(Instructions for the task)
Copy the listing from the line with "Which series has the widest spread of values?" through the end of the listing, switching "change" to "difference" and leaving everything else unchanged. Omit the pictures.

(Input records)
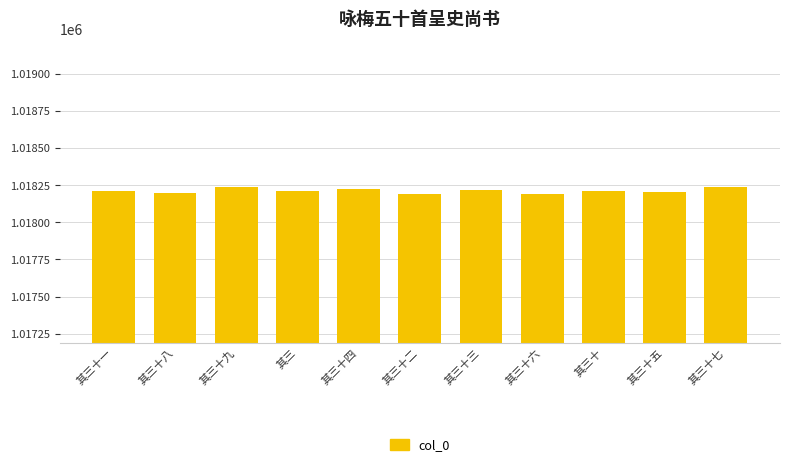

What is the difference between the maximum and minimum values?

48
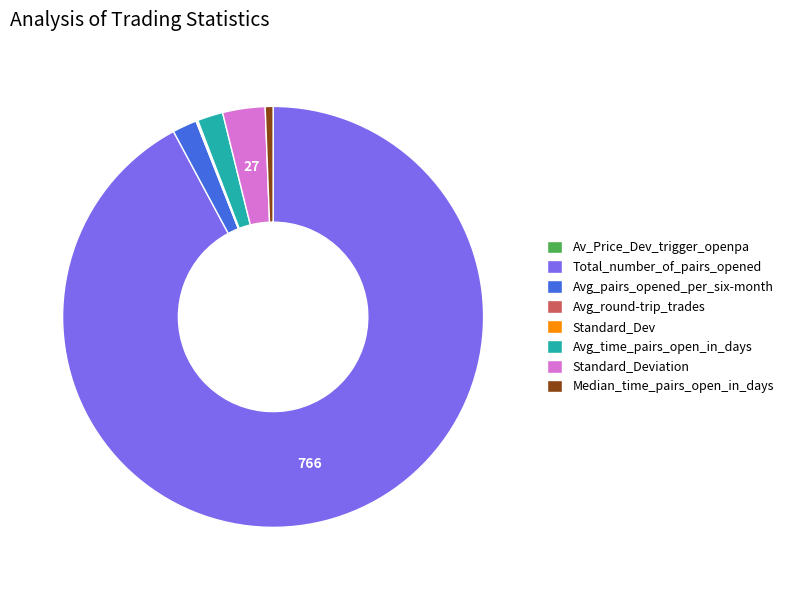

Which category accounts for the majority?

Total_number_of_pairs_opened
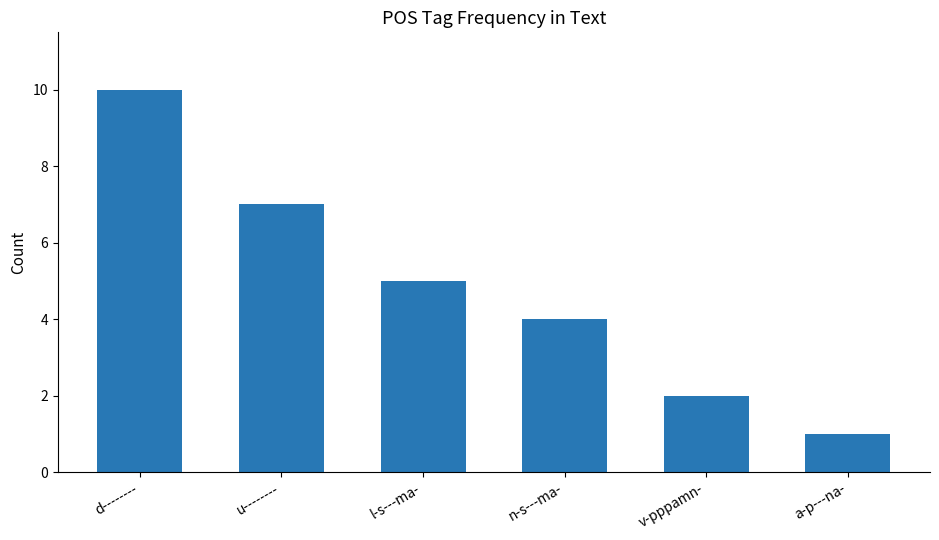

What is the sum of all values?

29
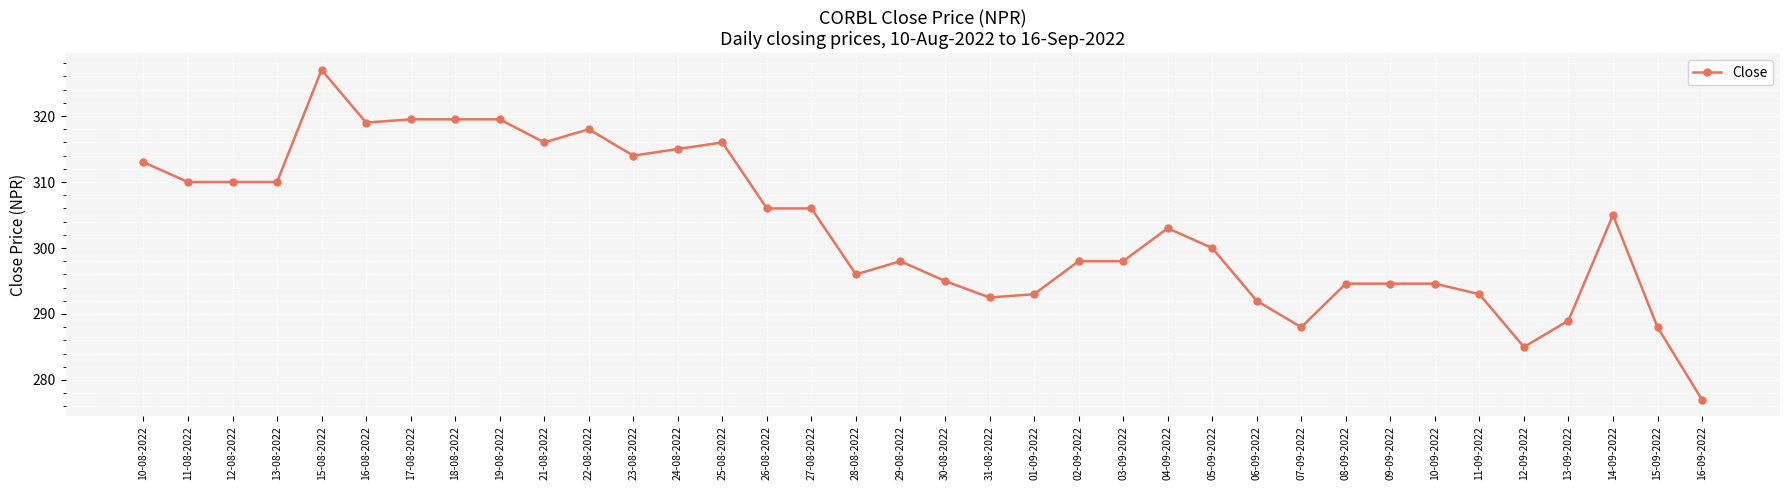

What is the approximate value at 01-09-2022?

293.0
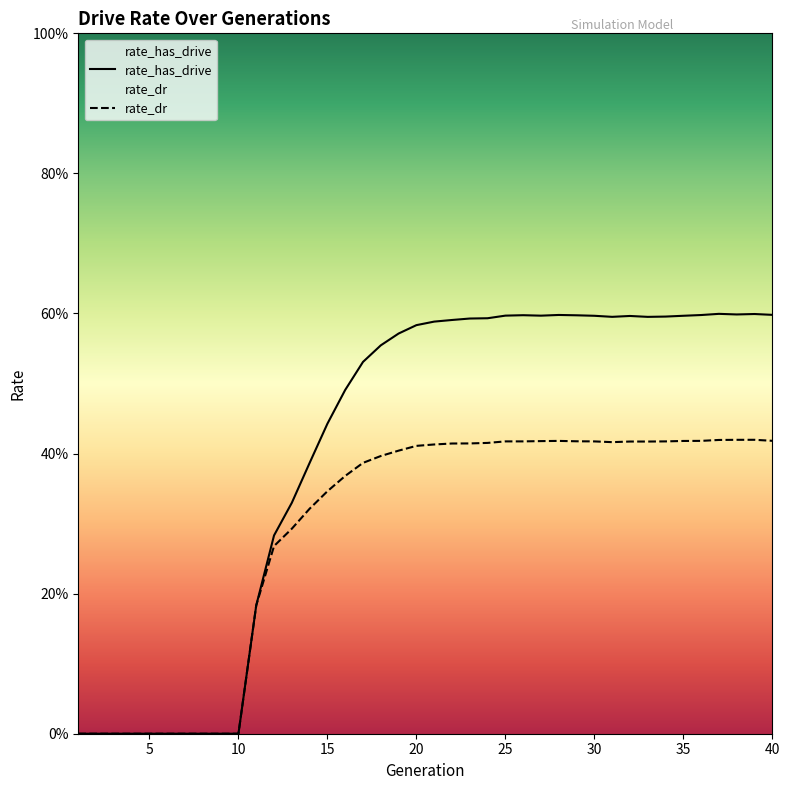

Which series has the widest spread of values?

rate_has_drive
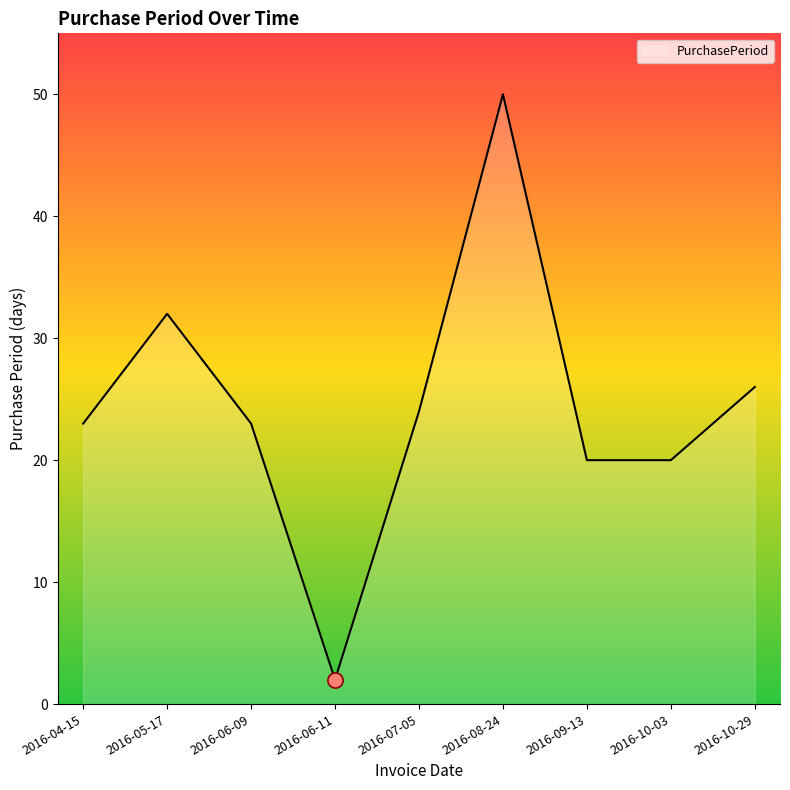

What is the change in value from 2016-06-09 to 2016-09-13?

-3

(Answer to this task)
Which series has the widest spread of values?

rate_has_drive

What is the difference in value from 2016-06-09 to 2016-09-13?

-3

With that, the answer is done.